When the autofs protocol version 5 packet type was added in commit
5c0a32fc2cd0 ("autofs4: add new packet type for v5 communications"), it
obvously tried quite hard to be word-size agnostic, and uses explicitly
sized fields that are all correctly aligned.
However, with the final "char name[NAME_MAX+1]" array at the end, the
actual size of the structure ends up being not very well defined:
because the struct isn't marked 'packed', doing a "sizeof()" on it will
align the size of the struct up to the biggest alignment of the members
it has.
And despite all the members being the same, the alignment of them is
different: a "__u64" has 4-byte alignment on x86-32, but native 8-byte
alignment on x86-64. And while 'NAME_MAX+1' ends up being a nice round
number (256), the name[] array starts out a 4-byte aligned.
End result: the "packed" size of the structure is 300 bytes: 4-byte, but
not 8-byte aligned.
As a result, despite all the fields being in the same place on all
architectures, sizeof() will round up that size to 304 bytes on
architectures that have 8-byte alignment for u64.

**Raw data:**

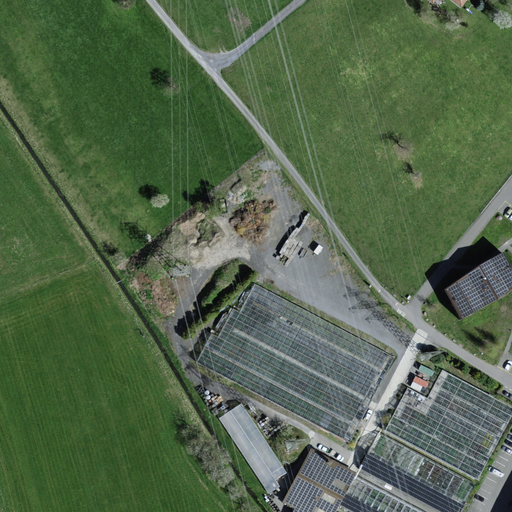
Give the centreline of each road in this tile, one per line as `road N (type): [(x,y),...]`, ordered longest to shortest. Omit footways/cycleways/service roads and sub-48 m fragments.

**Objective 1:** In the autofs packet text, what is the packed size of the version 5 packet structure?
**Objective 2:** Using the autofs packet text, explain why sizeof() gives 304 bytes for the structure on some architectures.
**Objective 3:** Continue the autofs packet text from its last sentence.

**Written reply 1:** 300 bytes.

**Written reply 2:** The struct isn't marked packed, so sizeof() rounds its size up to the largest alignment among its members. On architectures like x86-64, a __u64 has 8-byte alignment, and the 300-byte packed size is 4-byte but not 8-byte aligned, so it gets rounded up to 304.

**Written reply 3:**
Note that this is *not* a problem for 32-bit compat mode on POWER, since
there __u64 is 8-byte aligned even in 32-bit mode. But on x86, 32-bit
and 64-bit alignment is different for 64-bit entities, and as a result
the structure that has exactly the same layout has different sizes.
So on x86-64, but no other architecture, we will just subtract 4 from
the size of the structure when running in a compat task. That way we
will write the properly sized packet that user mode expects.
Not pretty. Sadly, this very subtle, and unnecessary, size difference
has been encoded in user space that wants to read packets of *exactly*
the right size, and will refuse to touch anything else.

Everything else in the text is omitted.